• [Exercise brief] Please return the full listing word for word, leaving out any pictures.
Source material START
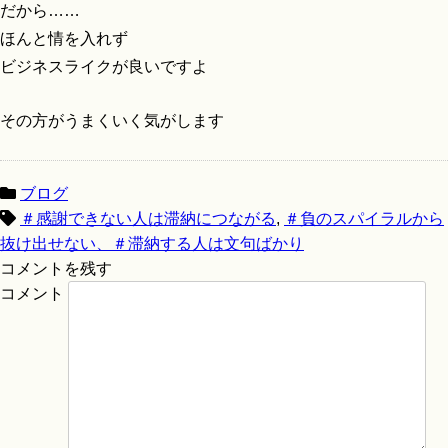
だから……
ほんと情を入れず
ビジネスライクが良いですよ
その方がうまくいく気がします
ブログ
＃感謝できない人は滞納につながる
,
＃負のスパイラルから
抜け出せない、＃滞納する人は文句ばかり
コメントを残す
コメント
Source material END
• [Finished task]
だから……
ほんと情を入れず
ビジネスライクが良いですよ
その方がうまくいく気がします
ブログ
＃感謝できない人は滞納につながる
,
＃負のスパイラルから
抜け出せない、＃滞納する人は文句ばかり
コメントを残す
コメント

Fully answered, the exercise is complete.